Despite this undergraduate experience, Aleix is a big fan of linear methods, because, he points out, they are much more intuitive than non-linear ones. I can testify to this-- I was able to follow (most) of the math, after taking a reasonable class in linear algebra. I'm not confident that I would have the same understanding if the topic was non-linear methods. I need to brush up on my statistics, though.

Anyway, he presented some nifty methods of enhancing LDA. Apparently the main thrust of LDA is that we would like to know which dimensions in our n-dimensional dataset are "the important dimensions." The important dimensions are the one that can distinguish data points from one dataset from those of another. The implicit assumption here, of course, is that there are such dimensions. Apparently plain vanilla LDA can become confused by certain datasets, and produces an incorrect result. His method involves deciding if LDA would become confused, and if so, partitioning the datasets. Man, I hope I got that right! There's probably some details I'm missing or getting wrong.

I hope I didn't stand out too much at the talk. It was a pretty small audience, and the posted date was early by 10 minutes, so I ended up coming too early. I think they would probably just assume that I'm an undergraduate, though. Which is pretty much correct.

Anyway, it was an interesting talk. I thought Aleix was pretty down-to-earth, despite the complexity of the topic involved. And as any EE student knows, linear methods are still worthy of respect, even in this day of desktop supercomputers.

He mentioned that his current funding is coming from the NIH. Maybe there's some overlap with all the biotechnology stuff that's been going on. I've been hearing that biotechnology is going to be huge in the future. I guess with our aging population, and increasing standard of life... Definitely worth thinking about. Also, I'm going to grab some stats books next time I visit the library. I need to get at least Gaussians down cold.
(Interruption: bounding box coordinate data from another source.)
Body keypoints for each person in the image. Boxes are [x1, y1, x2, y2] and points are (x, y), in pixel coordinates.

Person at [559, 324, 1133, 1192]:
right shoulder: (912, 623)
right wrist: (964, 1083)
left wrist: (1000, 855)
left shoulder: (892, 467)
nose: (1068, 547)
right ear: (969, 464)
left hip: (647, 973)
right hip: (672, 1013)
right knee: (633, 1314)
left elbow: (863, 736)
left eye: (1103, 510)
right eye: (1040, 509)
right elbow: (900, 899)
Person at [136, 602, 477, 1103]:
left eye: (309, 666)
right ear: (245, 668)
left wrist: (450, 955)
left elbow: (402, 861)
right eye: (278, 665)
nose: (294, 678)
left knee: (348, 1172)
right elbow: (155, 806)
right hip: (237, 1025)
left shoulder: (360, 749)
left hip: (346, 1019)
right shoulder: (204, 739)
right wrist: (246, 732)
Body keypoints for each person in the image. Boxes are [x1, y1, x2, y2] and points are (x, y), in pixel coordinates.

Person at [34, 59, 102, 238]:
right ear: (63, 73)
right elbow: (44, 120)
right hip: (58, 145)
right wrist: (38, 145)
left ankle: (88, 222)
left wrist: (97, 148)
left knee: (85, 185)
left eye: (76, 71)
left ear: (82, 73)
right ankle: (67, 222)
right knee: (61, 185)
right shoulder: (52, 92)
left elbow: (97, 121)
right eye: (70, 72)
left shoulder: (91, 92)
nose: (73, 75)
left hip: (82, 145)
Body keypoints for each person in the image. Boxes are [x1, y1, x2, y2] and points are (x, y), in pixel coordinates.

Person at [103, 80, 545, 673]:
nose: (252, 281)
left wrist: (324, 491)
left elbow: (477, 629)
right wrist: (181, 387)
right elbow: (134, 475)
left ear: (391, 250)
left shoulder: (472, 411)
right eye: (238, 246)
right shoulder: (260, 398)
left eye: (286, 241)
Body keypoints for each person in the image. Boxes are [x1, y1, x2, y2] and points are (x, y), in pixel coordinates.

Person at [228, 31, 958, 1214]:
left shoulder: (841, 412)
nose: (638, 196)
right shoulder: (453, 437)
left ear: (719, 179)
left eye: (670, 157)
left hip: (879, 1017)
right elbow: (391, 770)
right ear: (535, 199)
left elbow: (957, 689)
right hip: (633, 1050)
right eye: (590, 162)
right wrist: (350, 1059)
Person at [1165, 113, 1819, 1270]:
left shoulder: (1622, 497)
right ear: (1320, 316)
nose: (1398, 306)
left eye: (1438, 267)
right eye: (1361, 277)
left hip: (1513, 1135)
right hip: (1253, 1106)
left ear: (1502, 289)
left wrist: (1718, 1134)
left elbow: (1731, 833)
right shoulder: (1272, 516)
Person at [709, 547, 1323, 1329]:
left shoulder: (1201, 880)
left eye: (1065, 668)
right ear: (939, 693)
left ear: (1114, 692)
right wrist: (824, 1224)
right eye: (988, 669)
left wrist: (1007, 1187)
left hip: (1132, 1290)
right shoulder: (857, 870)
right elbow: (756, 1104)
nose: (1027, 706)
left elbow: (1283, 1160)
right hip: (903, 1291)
Edit: Arthur pointed out to me that in image processing, image data is generally expressed as a vector, not as a matrix.

2006-04-01

I recently read a long discussion about garbage collection in C++.

It's an interesting discussion to me, because I thought most experts already agreed that C++ was extremely hostile to garbage collection. And most of the C++ programmers involved in the thread seem to be at least a little bit skeptical. Possibly some of them take pride in being skillful enough to "manage their own memory"-- unflattering comparisons to Java were common.

Driving the discussion were the noted C++ expert Herb Sutter and a grad student named Andrei Alexandrescu. It was funny to see them sparring with some of the old-line C++ programmers like Jeremy Coffin.

One behavior that C++ has now which is kind of desirable is that the destructor for objects is called just as soon as the object goes out of scope. This makes it possible to use objects to manage scarce resources like network connections or mutexes, which you want to release as soon as you are done using. In most garbage collected languages, you do not have a good idea of when the "finalizer" (that's what the destructor is called in these languages) will be called, so you can't really use this "resource allocation is initialization" idiom as much.

I think C# has the best of both worlds, since it allows the programmer to specify this behavior for certain objects declared on the stack if he wants. I should check out C# some time-- it really has a lot of nice features, from what I hear.